Un’altra casa a luci rosse chiusa a Ragusa. La stessa per la seconda volta

Un altro appartamento usato da prostitute per incontri erotici è stato posto sotto sequestro dalla Polizia di Stato a Ragusa, la sesta dall’inizio dell’anno. 15, in totale, quelle scoperte nel 2014.
Il proprietario dell’immobile, che si trova in via Schininà, C.A., 47anni, è stato denunciato.
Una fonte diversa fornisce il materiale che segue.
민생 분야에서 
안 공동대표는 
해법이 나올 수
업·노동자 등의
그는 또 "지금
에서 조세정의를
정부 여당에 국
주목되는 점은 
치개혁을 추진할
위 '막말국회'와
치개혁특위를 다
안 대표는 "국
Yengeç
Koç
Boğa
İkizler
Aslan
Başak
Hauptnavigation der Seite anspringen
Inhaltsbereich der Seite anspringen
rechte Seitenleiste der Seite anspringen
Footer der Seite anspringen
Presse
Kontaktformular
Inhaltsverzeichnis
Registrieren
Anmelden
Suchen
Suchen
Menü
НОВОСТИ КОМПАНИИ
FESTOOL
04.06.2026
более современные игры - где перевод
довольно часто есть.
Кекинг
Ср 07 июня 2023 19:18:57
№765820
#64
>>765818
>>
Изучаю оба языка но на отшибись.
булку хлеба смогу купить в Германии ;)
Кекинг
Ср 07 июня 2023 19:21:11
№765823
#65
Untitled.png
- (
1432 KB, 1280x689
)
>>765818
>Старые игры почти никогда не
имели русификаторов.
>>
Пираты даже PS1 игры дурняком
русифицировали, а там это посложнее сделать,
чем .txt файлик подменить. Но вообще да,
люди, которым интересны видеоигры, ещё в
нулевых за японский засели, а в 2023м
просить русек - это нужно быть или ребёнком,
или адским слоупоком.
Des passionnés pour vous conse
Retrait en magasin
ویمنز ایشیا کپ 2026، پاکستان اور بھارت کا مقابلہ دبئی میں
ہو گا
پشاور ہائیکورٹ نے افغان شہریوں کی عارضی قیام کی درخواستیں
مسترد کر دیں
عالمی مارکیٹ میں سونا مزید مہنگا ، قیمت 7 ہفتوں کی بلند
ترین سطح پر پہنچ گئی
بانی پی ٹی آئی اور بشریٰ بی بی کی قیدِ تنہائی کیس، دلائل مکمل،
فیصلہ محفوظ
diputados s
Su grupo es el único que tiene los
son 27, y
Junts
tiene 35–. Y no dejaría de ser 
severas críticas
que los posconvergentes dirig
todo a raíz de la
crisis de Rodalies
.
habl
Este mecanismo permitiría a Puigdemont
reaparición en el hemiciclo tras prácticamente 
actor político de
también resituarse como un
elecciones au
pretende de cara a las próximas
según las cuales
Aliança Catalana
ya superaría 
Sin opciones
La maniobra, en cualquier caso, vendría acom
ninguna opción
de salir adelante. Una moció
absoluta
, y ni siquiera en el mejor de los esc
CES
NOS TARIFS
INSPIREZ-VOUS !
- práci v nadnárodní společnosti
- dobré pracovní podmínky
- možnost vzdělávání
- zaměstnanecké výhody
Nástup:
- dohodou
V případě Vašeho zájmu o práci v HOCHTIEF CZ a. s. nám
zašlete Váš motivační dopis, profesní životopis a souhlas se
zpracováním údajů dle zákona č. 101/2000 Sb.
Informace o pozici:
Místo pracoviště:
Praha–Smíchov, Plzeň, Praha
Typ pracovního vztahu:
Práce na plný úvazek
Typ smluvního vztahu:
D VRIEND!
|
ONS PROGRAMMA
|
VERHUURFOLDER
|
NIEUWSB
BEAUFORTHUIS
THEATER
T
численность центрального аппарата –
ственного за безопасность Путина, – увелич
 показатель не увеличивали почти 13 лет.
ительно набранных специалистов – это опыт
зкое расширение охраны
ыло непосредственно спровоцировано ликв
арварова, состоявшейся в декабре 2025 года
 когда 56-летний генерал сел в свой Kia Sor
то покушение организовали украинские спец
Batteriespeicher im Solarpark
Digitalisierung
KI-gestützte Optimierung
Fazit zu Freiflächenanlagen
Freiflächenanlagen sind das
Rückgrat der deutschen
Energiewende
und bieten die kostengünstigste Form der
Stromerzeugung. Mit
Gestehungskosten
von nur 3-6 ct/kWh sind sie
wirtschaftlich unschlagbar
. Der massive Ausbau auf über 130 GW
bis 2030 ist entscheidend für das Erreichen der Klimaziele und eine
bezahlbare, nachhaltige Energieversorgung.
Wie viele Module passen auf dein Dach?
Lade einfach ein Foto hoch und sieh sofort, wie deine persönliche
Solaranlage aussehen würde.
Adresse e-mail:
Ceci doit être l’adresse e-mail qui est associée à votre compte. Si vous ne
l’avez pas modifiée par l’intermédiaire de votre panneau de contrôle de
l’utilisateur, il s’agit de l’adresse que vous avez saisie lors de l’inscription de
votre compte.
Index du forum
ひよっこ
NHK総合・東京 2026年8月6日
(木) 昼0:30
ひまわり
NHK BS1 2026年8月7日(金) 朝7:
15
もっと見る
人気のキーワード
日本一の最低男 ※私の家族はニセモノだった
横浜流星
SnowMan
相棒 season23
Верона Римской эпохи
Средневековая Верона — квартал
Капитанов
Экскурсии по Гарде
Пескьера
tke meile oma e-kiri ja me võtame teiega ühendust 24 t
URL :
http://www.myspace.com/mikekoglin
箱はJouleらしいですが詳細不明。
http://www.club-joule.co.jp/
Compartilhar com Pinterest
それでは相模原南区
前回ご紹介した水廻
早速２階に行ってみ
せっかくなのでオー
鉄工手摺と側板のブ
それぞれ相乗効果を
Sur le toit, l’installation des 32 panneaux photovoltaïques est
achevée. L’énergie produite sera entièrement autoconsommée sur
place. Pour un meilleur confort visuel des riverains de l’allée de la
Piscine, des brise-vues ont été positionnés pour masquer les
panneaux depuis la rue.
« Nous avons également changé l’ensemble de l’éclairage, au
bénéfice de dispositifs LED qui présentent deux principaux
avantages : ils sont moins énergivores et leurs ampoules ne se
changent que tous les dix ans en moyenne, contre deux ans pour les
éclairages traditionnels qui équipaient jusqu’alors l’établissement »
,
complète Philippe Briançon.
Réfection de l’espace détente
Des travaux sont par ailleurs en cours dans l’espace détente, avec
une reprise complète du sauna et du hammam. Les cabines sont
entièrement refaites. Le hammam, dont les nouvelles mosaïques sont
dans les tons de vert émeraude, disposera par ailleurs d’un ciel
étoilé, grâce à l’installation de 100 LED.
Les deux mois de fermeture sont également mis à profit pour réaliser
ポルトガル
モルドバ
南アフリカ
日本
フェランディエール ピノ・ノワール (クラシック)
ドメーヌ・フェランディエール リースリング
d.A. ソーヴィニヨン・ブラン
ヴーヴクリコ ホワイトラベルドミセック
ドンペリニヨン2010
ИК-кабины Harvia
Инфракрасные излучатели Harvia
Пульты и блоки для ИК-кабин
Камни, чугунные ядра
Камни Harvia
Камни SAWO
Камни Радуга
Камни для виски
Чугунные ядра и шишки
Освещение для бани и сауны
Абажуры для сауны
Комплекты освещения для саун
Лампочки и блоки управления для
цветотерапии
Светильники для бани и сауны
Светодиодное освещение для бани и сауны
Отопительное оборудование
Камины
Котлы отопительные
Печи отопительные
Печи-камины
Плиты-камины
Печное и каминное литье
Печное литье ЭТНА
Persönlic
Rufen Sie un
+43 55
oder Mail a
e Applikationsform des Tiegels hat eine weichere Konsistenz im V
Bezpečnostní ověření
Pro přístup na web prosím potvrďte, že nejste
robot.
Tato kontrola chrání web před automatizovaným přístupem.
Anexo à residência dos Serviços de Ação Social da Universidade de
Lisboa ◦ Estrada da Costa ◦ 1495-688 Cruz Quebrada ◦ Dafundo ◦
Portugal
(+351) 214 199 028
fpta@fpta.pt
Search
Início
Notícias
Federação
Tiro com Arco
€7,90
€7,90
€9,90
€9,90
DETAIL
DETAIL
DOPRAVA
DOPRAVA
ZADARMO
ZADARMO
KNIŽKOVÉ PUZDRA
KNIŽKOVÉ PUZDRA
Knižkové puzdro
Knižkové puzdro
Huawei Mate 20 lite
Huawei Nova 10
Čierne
Nello specifico la polizia aveva già proceduto ad apporre i sigilli sulla porta dello stesso edificio per la medesima ragione qualche mese fa, ma l’attività era ripresa. Come accaduto in altre circostanze, è stato decisivo il contributo dei cittadini residenti lì vicino che hanno segnalato alle forze dell’ordine che era ricominciato il via vai di uomini dall’appartamento.
Al momento del controllo gli agenti hanno trovato due giovani sudamericane con permesso di soggiorno rilasciato in Spagna che sostenevano di non aver mai ricevuto alcuna intimazione dal desistere dal proprietario dell’immobile e che si prostituivano liberamente senza alcuna costrizione.
La Procura della Repubblica di Ragusa, considerato quanto comunicato dalla Polizia di Stato ha convalidato il sequestro e disposto di procedere al sequestro preventivo così come convalidato dal G.I.P.. Il provvedimento ha la finalità di evitare che il proprietario possa reiterare il reato di favoreggiamento della prostituzione, affittando casa con lo scopo di percepirne un profitto.
Nell’abitazione c’erano vari accessori per vari giochi sessuali, falli di gomma, vibratori, gel lubrificanti, unguenti afrodisiaci, fruste, cinghie e corpetti sado-maso. Il sequestro e’ stato disposto dal Gip di Ragusa a titolo preventivo. Il proprietario dovrà rispondere di favoreggiamento della prostituzione.
Fino a questo episodio non era mai accaduto che un proprietario rientrato in possesso dell’immobile dopo l’allontanamento delle prostitute, tornasse ad affittarlo ad altre. Per questa ragione l’immobile resterà sequestrato fino a quando l’Autorità Giudiziaria non valuterà che l’appartamento non sia più destinato a questa attività o, diversamente, potrà procedere anche alla confisca con la perdita della proprietà della casa da parte del proprietario.